Please return the lines of the data below, word for word, from the first line through the line containing "### Social Accountability".

**** DATASET EXTRACT

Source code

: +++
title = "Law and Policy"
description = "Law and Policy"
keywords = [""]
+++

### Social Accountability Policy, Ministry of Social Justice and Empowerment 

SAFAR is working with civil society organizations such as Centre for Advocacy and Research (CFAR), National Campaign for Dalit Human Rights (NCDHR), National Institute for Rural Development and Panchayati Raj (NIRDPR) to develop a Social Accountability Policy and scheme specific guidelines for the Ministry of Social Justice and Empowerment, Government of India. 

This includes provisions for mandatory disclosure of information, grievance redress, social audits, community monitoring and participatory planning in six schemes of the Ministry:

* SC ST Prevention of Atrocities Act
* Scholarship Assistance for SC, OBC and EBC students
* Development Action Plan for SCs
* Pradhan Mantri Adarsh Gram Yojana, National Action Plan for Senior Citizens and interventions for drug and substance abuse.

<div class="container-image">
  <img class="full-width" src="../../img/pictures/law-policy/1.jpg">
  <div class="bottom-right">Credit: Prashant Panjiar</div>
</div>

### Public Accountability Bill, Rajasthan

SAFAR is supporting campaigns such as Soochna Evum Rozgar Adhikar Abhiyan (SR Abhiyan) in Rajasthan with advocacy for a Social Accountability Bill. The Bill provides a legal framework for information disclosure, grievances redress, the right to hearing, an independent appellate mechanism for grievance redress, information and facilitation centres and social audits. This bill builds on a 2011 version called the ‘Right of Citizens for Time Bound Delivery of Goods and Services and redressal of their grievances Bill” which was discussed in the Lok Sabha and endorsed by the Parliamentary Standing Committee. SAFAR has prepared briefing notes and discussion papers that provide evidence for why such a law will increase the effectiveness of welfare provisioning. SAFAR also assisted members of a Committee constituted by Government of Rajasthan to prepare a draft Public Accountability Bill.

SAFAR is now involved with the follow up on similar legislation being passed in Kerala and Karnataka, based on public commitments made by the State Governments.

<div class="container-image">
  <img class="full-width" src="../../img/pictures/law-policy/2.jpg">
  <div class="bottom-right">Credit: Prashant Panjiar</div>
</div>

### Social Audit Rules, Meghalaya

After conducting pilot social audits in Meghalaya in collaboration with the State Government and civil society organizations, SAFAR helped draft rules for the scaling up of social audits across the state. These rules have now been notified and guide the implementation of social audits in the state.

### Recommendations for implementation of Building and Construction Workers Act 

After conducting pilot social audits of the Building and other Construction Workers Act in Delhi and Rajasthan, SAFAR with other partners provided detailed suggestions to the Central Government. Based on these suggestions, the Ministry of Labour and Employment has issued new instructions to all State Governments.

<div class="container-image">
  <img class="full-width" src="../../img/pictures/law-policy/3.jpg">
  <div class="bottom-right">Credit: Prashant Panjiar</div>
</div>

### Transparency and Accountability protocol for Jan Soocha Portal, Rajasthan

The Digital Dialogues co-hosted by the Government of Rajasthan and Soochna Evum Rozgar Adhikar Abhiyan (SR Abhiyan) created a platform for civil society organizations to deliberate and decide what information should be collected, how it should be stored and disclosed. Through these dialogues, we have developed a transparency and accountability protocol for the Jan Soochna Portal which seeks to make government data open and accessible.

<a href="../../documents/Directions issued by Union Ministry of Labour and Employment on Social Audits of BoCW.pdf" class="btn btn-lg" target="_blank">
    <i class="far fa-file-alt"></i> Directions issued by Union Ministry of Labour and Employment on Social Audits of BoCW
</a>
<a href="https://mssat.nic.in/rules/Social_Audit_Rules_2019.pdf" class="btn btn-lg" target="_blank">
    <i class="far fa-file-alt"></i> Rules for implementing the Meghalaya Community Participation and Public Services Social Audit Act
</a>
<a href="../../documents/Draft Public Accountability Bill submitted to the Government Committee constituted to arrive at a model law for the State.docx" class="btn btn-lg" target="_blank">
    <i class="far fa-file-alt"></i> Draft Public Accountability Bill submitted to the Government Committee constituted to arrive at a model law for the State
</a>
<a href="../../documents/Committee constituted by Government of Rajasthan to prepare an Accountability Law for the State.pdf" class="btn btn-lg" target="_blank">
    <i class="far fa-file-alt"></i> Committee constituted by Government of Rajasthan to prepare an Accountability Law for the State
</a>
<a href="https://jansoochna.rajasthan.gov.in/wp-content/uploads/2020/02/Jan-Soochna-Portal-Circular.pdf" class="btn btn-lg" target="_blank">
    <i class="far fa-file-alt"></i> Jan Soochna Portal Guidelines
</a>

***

********

**WRITTEN SOLUTION**
Source code

: +++
title = "Law and Policy"
description = "Law and Policy"
keywords = [""]
+++

### Social Accountability Policy, Ministry of Social Justice and Empowerment 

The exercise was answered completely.